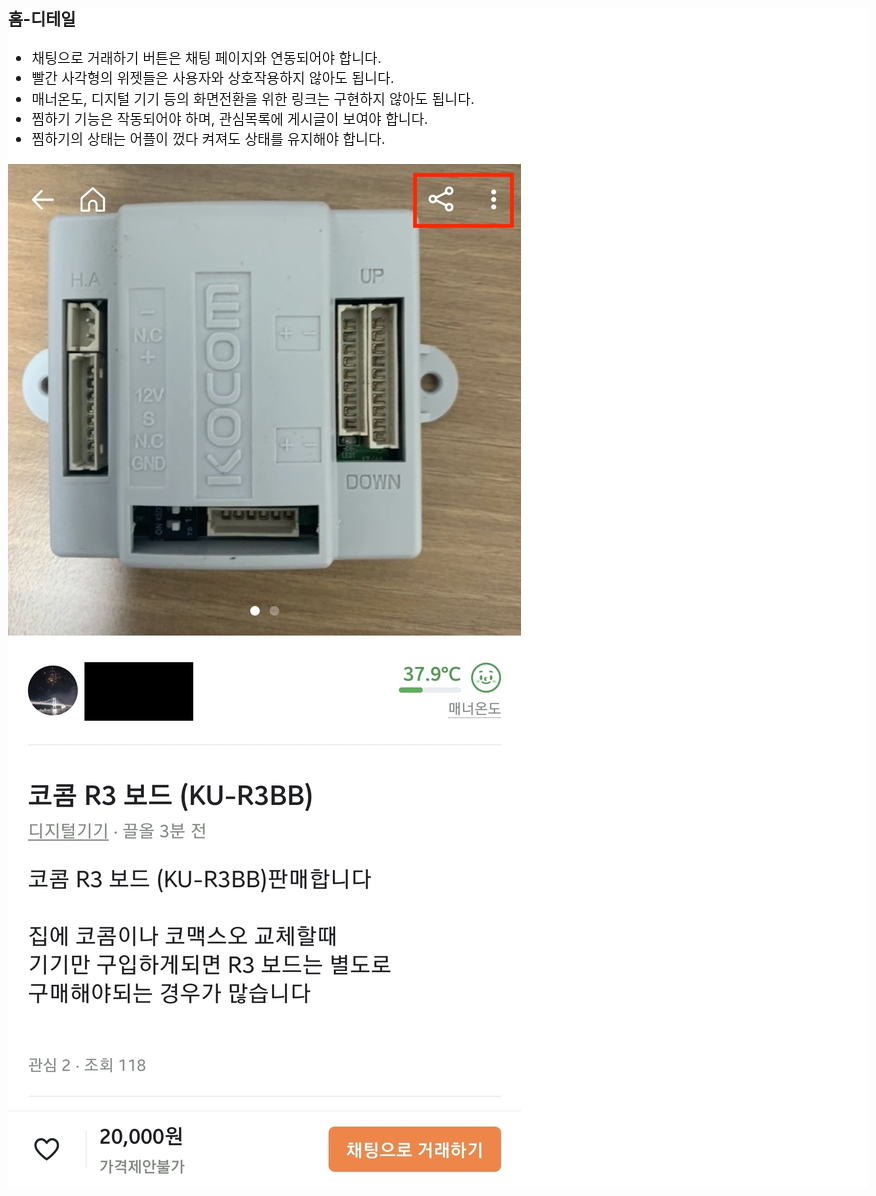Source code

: 
### 홈-디테일

- 채팅으로 거래하기 버튼은 채팅 페이지와 연동되어야 합니다.
- 빨간 사각형의 위젯들은 사용자와 상호작용하지 않아도 됩니다.
- 매너온도, 디지털 기기 등의 화면전환을 위한 링크는 구현하지 않아도 됩니다.
- 찜하기 기능은 작동되어야 하며, 관심목록에 게시글이 보여야 합니다.
- 찜하기의 상태는 어플이 껐다 켜져도 상태를 유지해야 합니다.  

<img  align="center" src="../../.src/rush_02.jpeg">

## YOUR GOAL
Can you reproduce the rows above word for word, leaving out the pictures?

## ANSWER
Source code

: 
### 홈-디테일

- 채팅으로 거래하기 버튼은 채팅 페이지와 연동되어야 합니다.
- 빨간 사각형의 위젯들은 사용자와 상호작용하지 않아도 됩니다.
- 매너온도, 디지털 기기 등의 화면전환을 위한 링크는 구현하지 않아도 됩니다.
- 찜하기 기능은 작동되어야 하며, 관심목록에 게시글이 보여야 합니다.
- 찜하기의 상태는 어플이 껐다 켜져도 상태를 유지해야 합니다.  

<img  align="center" src="../../.src/rush_02.jpeg">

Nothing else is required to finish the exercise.